Collected data
-*-
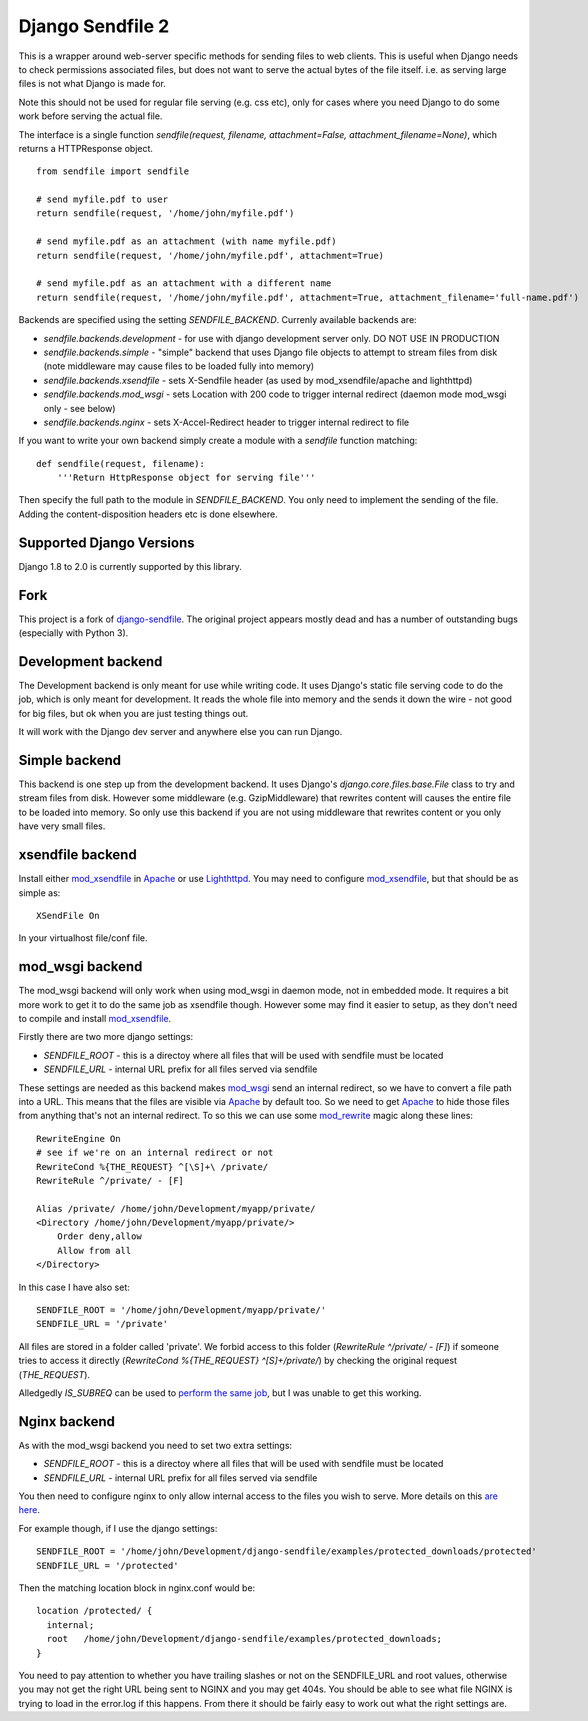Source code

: =================
Django Sendfile 2
=================

.. image:: https://travis-ci.org/moggers87/django-sendfile2.svg?branch=master
   :target: https://travis-ci.org/moggers87/django-sendfile2

This is a wrapper around web-server specific methods for sending files to web
clients.  This is useful when Django needs to check permissions associated
files, but does not want to serve the actual bytes of the file itself.  i.e. as
serving large files is not what Django is made for.

Note this should not be used for regular file serving (e.g. css etc), only for
cases where you need Django to do some work before serving the actual file.

The interface is a single function `sendfile(request, filename,
attachment=False, attachment_filename=None)`, which returns a HTTPResponse
object.

::

    from sendfile import sendfile
    
    # send myfile.pdf to user
    return sendfile(request, '/home/john/myfile.pdf')

    # send myfile.pdf as an attachment (with name myfile.pdf)
    return sendfile(request, '/home/john/myfile.pdf', attachment=True)
    
    # send myfile.pdf as an attachment with a different name
    return sendfile(request, '/home/john/myfile.pdf', attachment=True, attachment_filename='full-name.pdf')



Backends are specified using the setting `SENDFILE_BACKEND`.  Currenly
available backends are:

* `sendfile.backends.development` - for use with django development server
  only. DO NOT USE IN PRODUCTION
* `sendfile.backends.simple` - "simple" backend that uses Django file objects
  to attempt to stream files from disk (note middleware may cause files to be
  loaded fully into memory)
* `sendfile.backends.xsendfile` - sets X-Sendfile header (as used by
  mod_xsendfile/apache and lighthttpd)
* `sendfile.backends.mod_wsgi` - sets Location with 200 code to trigger
  internal redirect (daemon mode mod_wsgi only - see below)
* `sendfile.backends.nginx` - sets X-Accel-Redirect header to trigger internal
  redirect to file

If you want to write your own backend simply create a module with a `sendfile`
function matching:

::

   def sendfile(request, filename):
       '''Return HttpResponse object for serving file'''


Then specify the full path to the module in `SENDFILE_BACKEND`.  You only need
to implement the sending of the file.  Adding the content-disposition headers
etc is done elsewhere.

Supported Django Versions
=========================

Django 1.8 to 2.0 is currently supported by this library.

Fork
====

This project is a fork of `django-sendfile
<https://github.com/johnsensible/django-sendfile>`_. The original project
appears mostly dead and has a number of outstanding bugs (especially with
Python 3).

Development backend
===================

The Development backend is only meant for use while writing code.  It uses
Django's static file serving code to do the job, which is only meant for
development.  It reads the whole file into memory and the sends it down the
wire - not good for big files, but ok when you are just testing things out.

It will work with the Django dev server and anywhere else you can run Django.

Simple backend
==============

This backend is one step up from the development backend.  It uses Django's
`django.core.files.base.File` class to try and stream files from disk.  However
some middleware (e.g. GzipMiddleware) that rewrites content will causes the
entire file to be loaded into memory.  So only use this backend if you are not
using middleware that rewrites content or you only have very small files.


xsendfile backend
=================

Install either mod_xsendfile_ in Apache_ or use Lighthttpd_.  You may need to
configure mod_xsendfile_, but that should be as simple as:

::

    XSendFile On

In your virtualhost file/conf file.


mod_wsgi backend
================

The mod_wsgi backend will only work when using mod_wsgi in daemon mode, not in
embedded mode.  It requires a bit more work to get it to do the same job as
xsendfile though.  However some may find it easier to setup, as they don't need
to compile and install mod_xsendfile_.

Firstly there are two more django settings:

* `SENDFILE_ROOT` - this is a directoy where all files that will be used with
  sendfile must be located
* `SENDFILE_URL` - internal URL prefix for all files served via sendfile

These settings are needed as this backend makes mod_wsgi_ send an internal
redirect, so we have to convert a file path into a URL.  This means that the
files are visible via Apache_ by default too.  So we need to get Apache_ to
hide those files from anything that's not an internal redirect.  To so this we
can use some mod_rewrite_ magic along these lines:

::

    RewriteEngine On
    # see if we're on an internal redirect or not
    RewriteCond %{THE_REQUEST} ^[\S]+\ /private/
    RewriteRule ^/private/ - [F]

    Alias /private/ /home/john/Development/myapp/private/
    <Directory /home/john/Development/myapp/private/>
        Order deny,allow
        Allow from all
    </Directory>


In this case I have also set:

::

    SENDFILE_ROOT = '/home/john/Development/myapp/private/'
    SENDFILE_URL = '/private'


All files are stored in a folder called 'private'.  We forbid access to this
folder (`RewriteRule ^/private/ - [F]`) if someone tries to access it directly
(`RewriteCond %{THE_REQUEST} ^[\S]+\ /private/`) by checking the original
request (`THE_REQUEST`).

Alledgedly `IS_SUBREQ` can be used to `perform the same job
<http://www.mail-archive.com/django-users@googlegroups.com/msg96718.html>`_,
but I was unable to get this working.


Nginx backend
=============

As with the mod_wsgi backend you need to set two extra settings:

* `SENDFILE_ROOT` - this is a directoy where all files that will be used with
  sendfile must be located
* `SENDFILE_URL` - internal URL prefix for all files served via sendfile

You then need to configure nginx to only allow internal access to the files you
wish to serve.  More details on this `are here
<https://www.nginx.com/resources/wiki/start/topics/examples/xsendfile/>`_.

For example though, if I use the django settings:

::

    SENDFILE_ROOT = '/home/john/Development/django-sendfile/examples/protected_downloads/protected'
    SENDFILE_URL = '/protected'

Then the matching location block in nginx.conf would be:

::

    location /protected/ {
      internal;
      root   /home/john/Development/django-sendfile/examples/protected_downloads;
    }

You need to pay attention to whether you have trailing slashes or not on the
SENDFILE_URL and root values, otherwise you may not get the right URL being
sent to NGINX and you may get 404s.  You should be able to see what file NGINX
is trying to load in the error.log if this happens.  From there it should be
fairly easy to work out what the right settings are.

.. _mod_xsendfile: https://tn123.org/mod_xsendfile/
.. _Apache: http://httpd.apache.org/
.. _Lighthttpd: http://www.lighttpd.net/
.. _mod_wsgi: http://www.modwsgi.org/
.. _mod_rewrite: http://httpd.apache.org/docs/current/mod/mod_rewrite.html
-*-
◆ Task to carry out
In the copy, include every line of the records exactly and none of the images.

◆ Solution to this problem
Source code

: =================
Django Sendfile 2
=================

.. image:: https://travis-ci.org/moggers87/django-sendfile2.svg?branch=master
   :target: https://travis-ci.org/moggers87/django-sendfile2

This is a wrapper around web-server specific methods for sending files to web
clients.  This is useful when Django needs to check permissions associated
files, but does not want to serve the actual bytes of the file itself.  i.e. as
serving large files is not what Django is made for.

Note this should not be used for regular file serving (e.g. css etc), only for
cases where you need Django to do some work before serving the actual file.

The interface is a single function `sendfile(request, filename,
attachment=False, attachment_filename=None)`, which returns a HTTPResponse
object.

::

    from sendfile import sendfile
    
    # send myfile.pdf to user
    return sendfile(request, '/home/john/myfile.pdf')

    # send myfile.pdf as an attachment (with name myfile.pdf)
    return sendfile(request, '/home/john/myfile.pdf', attachment=True)
    
    # send myfile.pdf as an attachment with a different name
    return sendfile(request, '/home/john/myfile.pdf', attachment=True, attachment_filename='full-name.pdf')



Backends are specified using the setting `SENDFILE_BACKEND`.  Currenly
available backends are:

* `sendfile.backends.development` - for use with django development server
  only. DO NOT USE IN PRODUCTION
* `sendfile.backends.simple` - "simple" backend that uses Django file objects
  to attempt to stream files from disk (note middleware may cause files to be
  loaded fully into memory)
* `sendfile.backends.xsendfile` - sets X-Sendfile header (as used by
  mod_xsendfile/apache and lighthttpd)
* `sendfile.backends.mod_wsgi` - sets Location with 200 code to trigger
  internal redirect (daemon mode mod_wsgi only - see below)
* `sendfile.backends.nginx` - sets X-Accel-Redirect header to trigger internal
  redirect to file

If you want to write your own backend simply create a module with a `sendfile`
function matching:

::

   def sendfile(request, filename):
       '''Return HttpResponse object for serving file'''


Then specify the full path to the module in `SENDFILE_BACKEND`.  You only need
to implement the sending of the file.  Adding the content-disposition headers
etc is done elsewhere.

Supported Django Versions
=========================

Django 1.8 to 2.0 is currently supported by this library.

Fork
====

This project is a fork of `django-sendfile
<https://github.com/johnsensible/django-sendfile>`_. The original project
appears mostly dead and has a number of outstanding bugs (especially with
Python 3).

Development backend
===================

The Development backend is only meant for use while writing code.  It uses
Django's static file serving code to do the job, which is only meant for
development.  It reads the whole file into memory and the sends it down the
wire - not good for big files, but ok when you are just testing things out.

It will work with the Django dev server and anywhere else you can run Django.

Simple backend
==============

This backend is one step up from the development backend.  It uses Django's
`django.core.files.base.File` class to try and stream files from disk.  However
some middleware (e.g. GzipMiddleware) that rewrites content will causes the
entire file to be loaded into memory.  So only use this backend if you are not
using middleware that rewrites content or you only have very small files.


xsendfile backend
=================

Install either mod_xsendfile_ in Apache_ or use Lighthttpd_.  You may need to
configure mod_xsendfile_, but that should be as simple as:

::

    XSendFile On

In your virtualhost file/conf file.


mod_wsgi backend
================

The mod_wsgi backend will only work when using mod_wsgi in daemon mode, not in
embedded mode.  It requires a bit more work to get it to do the same job as
xsendfile though.  However some may find it easier to setup, as they don't need
to compile and install mod_xsendfile_.

Firstly there are two more django settings:

* `SENDFILE_ROOT` - this is a directoy where all files that will be used with
  sendfile must be located
* `SENDFILE_URL` - internal URL prefix for all files served via sendfile

These settings are needed as this backend makes mod_wsgi_ send an internal
redirect, so we have to convert a file path into a URL.  This means that the
files are visible via Apache_ by default too.  So we need to get Apache_ to
hide those files from anything that's not an internal redirect.  To so this we
can use some mod_rewrite_ magic along these lines:

::

    RewriteEngine On
    # see if we're on an internal redirect or not
    RewriteCond %{THE_REQUEST} ^[\S]+\ /private/
    RewriteRule ^/private/ - [F]

    Alias /private/ /home/john/Development/myapp/private/
    <Directory /home/john/Development/myapp/private/>
        Order deny,allow
        Allow from all
    </Directory>


In this case I have also set:

::

    SENDFILE_ROOT = '/home/john/Development/myapp/private/'
    SENDFILE_URL = '/private'


All files are stored in a folder called 'private'.  We forbid access to this
folder (`RewriteRule ^/private/ - [F]`) if someone tries to access it directly
(`RewriteCond %{THE_REQUEST} ^[\S]+\ /private/`) by checking the original
request (`THE_REQUEST`).

Alledgedly `IS_SUBREQ` can be used to `perform the same job
<http://www.mail-archive.com/django-users@googlegroups.com/msg96718.html>`_,
but I was unable to get this working.


Nginx backend
=============

As with the mod_wsgi backend you need to set two extra settings:

* `SENDFILE_ROOT` - this is a directoy where all files that will be used with
  sendfile must be located
* `SENDFILE_URL` - internal URL prefix for all files served via sendfile

You then need to configure nginx to only allow internal access to the files you
wish to serve.  More details on this `are here
<https://www.nginx.com/resources/wiki/start/topics/examples/xsendfile/>`_.

For example though, if I use the django settings:

::

    SENDFILE_ROOT = '/home/john/Development/django-sendfile/examples/protected_downloads/protected'
    SENDFILE_URL = '/protected'

Then the matching location block in nginx.conf would be:

::

    location /protected/ {
      internal;
      root   /home/john/Development/django-sendfile/examples/protected_downloads;
    }

You need to pay attention to whether you have trailing slashes or not on the
SENDFILE_URL and root values, otherwise you may not get the right URL being
sent to NGINX and you may get 404s.  You should be able to see what file NGINX
is trying to load in the error.log if this happens.  From there it should be
fairly easy to work out what the right settings are.

.. _mod_xsendfile: https://tn123.org/mod_xsendfile/
.. _Apache: http://httpd.apache.org/
.. _Lighthttpd: http://www.lighttpd.net/
.. _mod_wsgi: http://www.modwsgi.org/
.. _mod_rewrite: http://httpd.apache.org/docs/current/mod/mod_rewrite.html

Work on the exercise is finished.